* _Available data_:
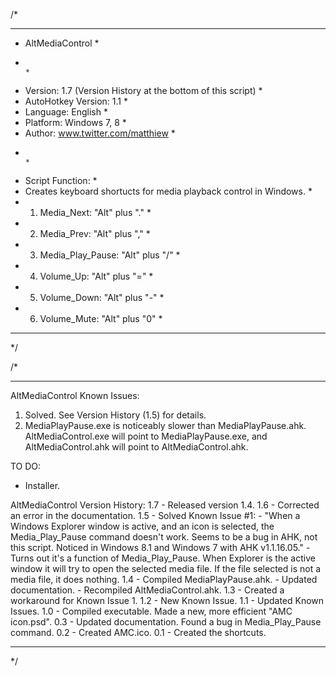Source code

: /*
************************************************************************************************
* AltMediaControl                                                                              *
*                                                                                              *
* Version:              1.7 (Version History at the bottom of this script)                     *
* AutoHotkey Version:   1.1                                                                    *
* Language:             English                                                                *
* Platform:             Windows 7, 8                                                           *
* Author:               www.twitter.com/matthiew                                               *
*                                                                                              *
* Script Function:                                                                             *
* Creates keyboard shortucts for media playback control in Windows.                            *
* 1. Media_Next: "Alt" plus "."                                                                *
* 2. Media_Prev: "Alt" plus ","                                                                *
* 3. Media_Play_Pause: "Alt" plus "/"                                                          *
* 4. Volume_Up: "Alt" plus "="                                                                 *
* 5. Volume_Down: "Alt" plus "-"                                                               *
* 6. Volume_Mute: "Alt" plus "0"                                                               *
************************************************************************************************
*/




/*
************************************************************************************************
AltMediaControl Known Issues:
1. Solved. See Version History (1.5) for details.
2. MediaPlayPause.exe is noticeably slower than MediaPlayPause.ahk. AltMediaControl.exe will
   point to MediaPlayPause.exe, and AltMediaControl.ahk will point to AltMediaControl.ahk.


TO DO:
 - Installer.


AltMediaControl Version History:
1.7 - Released version 1.4.
1.6 - Corrected an error in the documentation.
1.5 - Solved Known Issue #1:
       - "When a Windows Explorer window is active, and an icon is selected, the
         Media_Play_Pause command doesn't work. Seems to be a bug in AHK, not this script.
         Noticed in Windows 8.1 and Windows 7 with AHK v1.1.16.05."
       - Turns out it's a function of Media_Play_Pause. When Explorer is
         the active window it will try to open the selected media file. If the file selected
         is not a media file, it does nothing.
1.4 - Compiled MediaPlayPause.ahk.
    - Updated documentation.
    - Recompiled AltMediaControl.ahk.
1.3 - Created a workaround for Known Issue 1.
1.2 - New Known Issue.
1.1 - Updated Known Issues.
1.0 - Compiled executable. Made a new, more efficient "AMC icon.psd".
0.3 - Updated documentation. Found a bug in Media_Play_Pause command.
0.2 - Created AMC.ico.
0.1 - Created the shortcuts.
************************************************************************************************
*/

* _Work task_: Please count the lines in the material above where the word "selected" occurs, and give only the number.

* _Answer box_: 2